I laugh quietly despite myself.
“You’re very confident for someone stuck in a hospital bed.”
“I’m strategic,” he replies.
“You’re stubborn.”
“That too.”
I lean forward slightly so our hands stay touching as he shifts again.
“You scared me yesterday,” I admit quietly.
“I know,” he says.
“I thought…” I stop myself.
“I’m still here,” he finishes for me.
“I know.”
We sit like that for a moment longer, the morning light growing brighter around us while the hallway outside slowly fills with footsteps and quiet voices again. The hospital is waking up in the same ordinary way it always does, even though everything about the last twenty-four hours still feels unreal to me.
“Ok,” I say finally, taking a breath I didn’t realize I’d been holding.“When Zane gets here, we'll tell him.”
Blake nods.
And even though my stomach flips nervously at the thought of what that conversation is going to look like, something inside me settles anyway.
Because for the first time since all of this started, it doesn’t feel like something I’m facing alone.
Chapter 23
Blake
Hospitals have a strange way of stretching time into something unreliable. As if minutes are either disappearing too quickly or lasting far longer than they should, depending entirely on what you’re waiting for. Right now, I’m sitting somewhere in the middle of both of those things at once. I’m watching the door across the room like it might open at any second, even though I know Zane isn’t supposed to be here for at least another ten minutes.

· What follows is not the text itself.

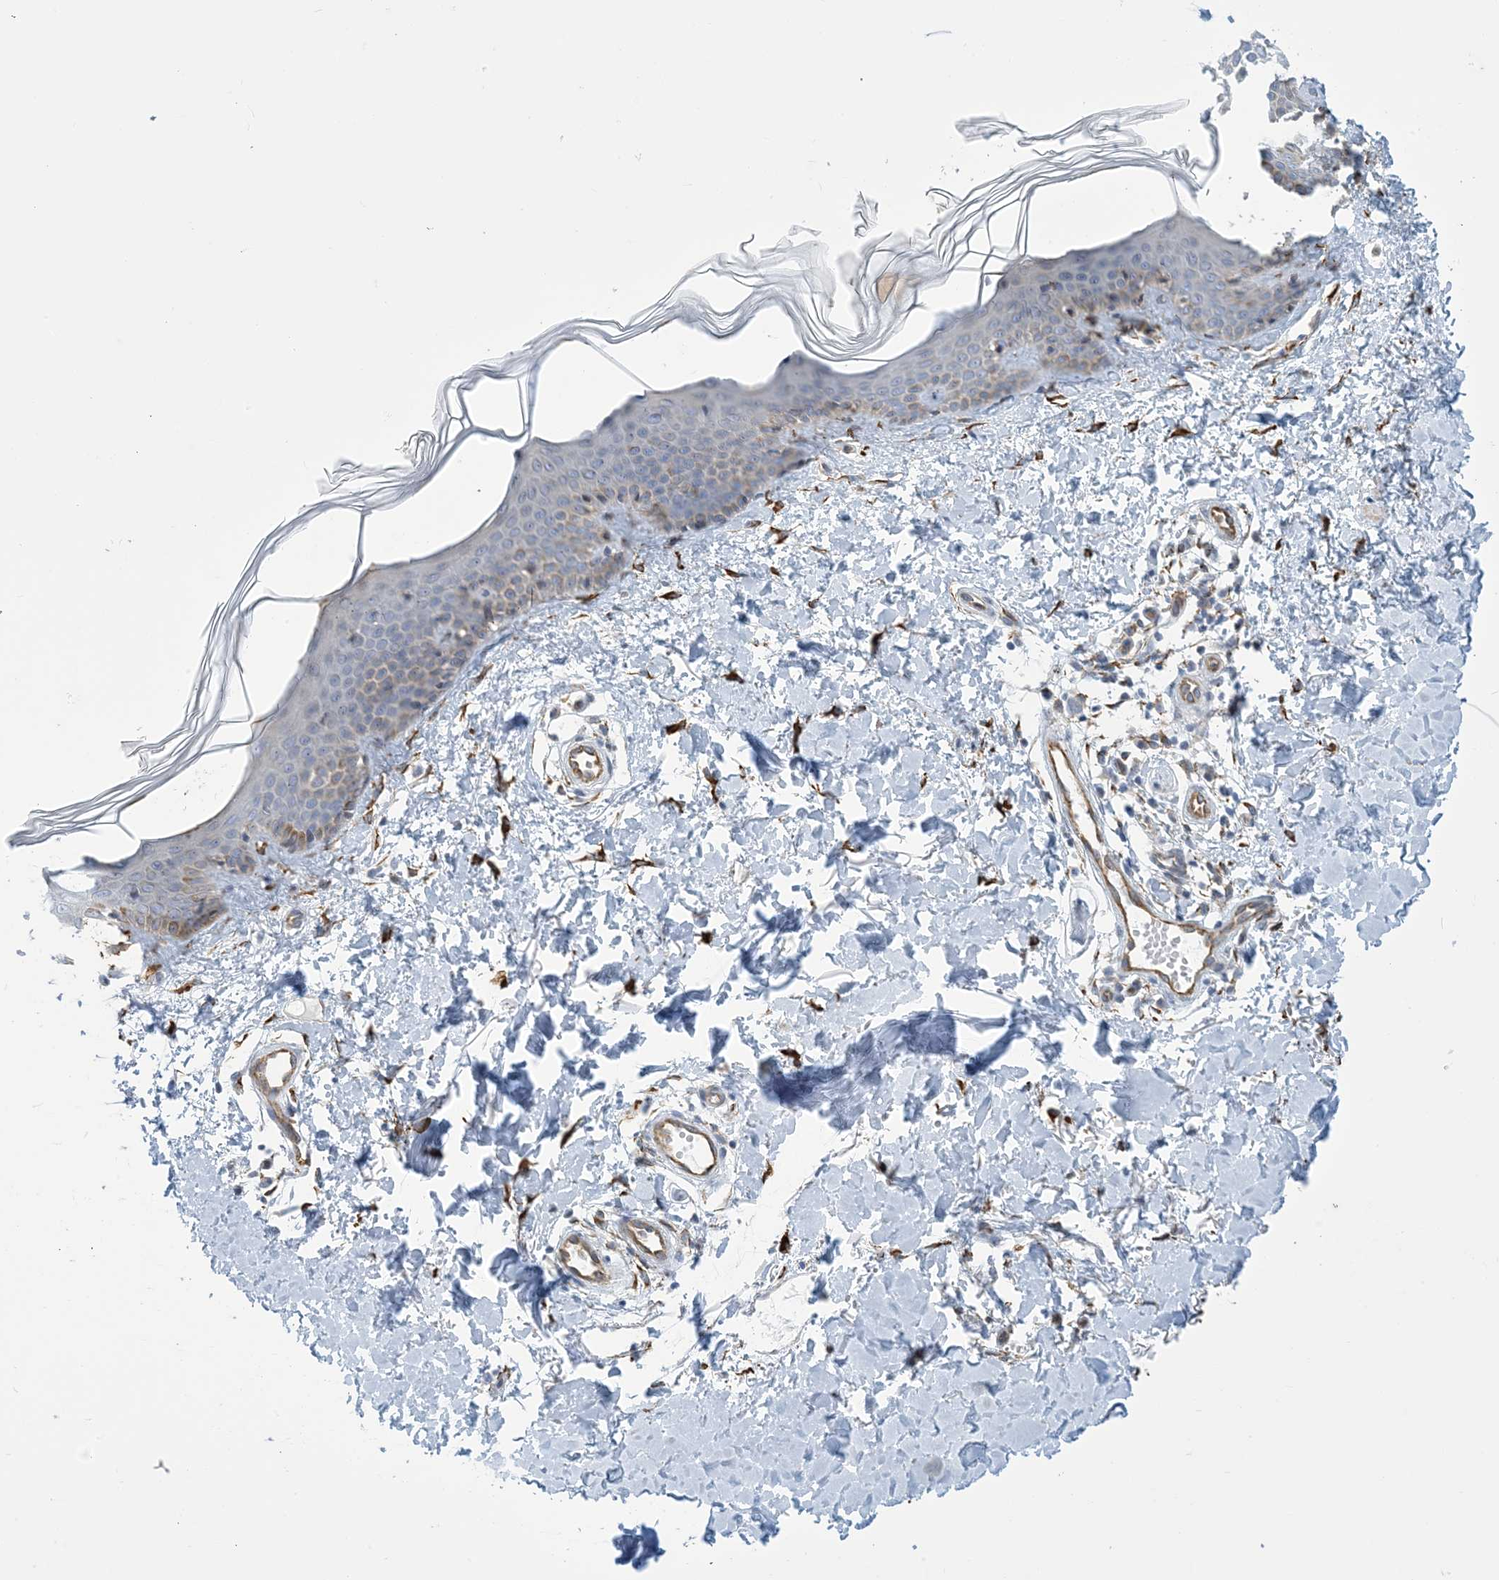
{"staining": {"intensity": "moderate", "quantity": "25%-75%", "location": "cytoplasmic/membranous"}, "tissue": "skin", "cell_type": "Fibroblasts", "image_type": "normal", "snomed": [{"axis": "morphology", "description": "Normal tissue, NOS"}, {"axis": "topography", "description": "Skin"}], "caption": "Skin stained with immunohistochemistry demonstrates moderate cytoplasmic/membranous expression in about 25%-75% of fibroblasts.", "gene": "CCDC14", "patient": {"sex": "male", "age": 37}}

Lisa is still sitting beside the bed, her left hand resting loosely on the edge of the mattress near mine. Her posture is straighter than it was earlier, but still tense in a way that makes it obvious she hasn’t fully relaxed since last night. Every few seconds, she glances toward the hallway like she’s rehearsing something silently in her head that she hasn’t decided how to say yet.
“You’re thinking too loudly,” I tell her finally.
She turns toward me immediately.
“I’m not thinking loudly.”
“You are,” I say.“I can hear it from here.”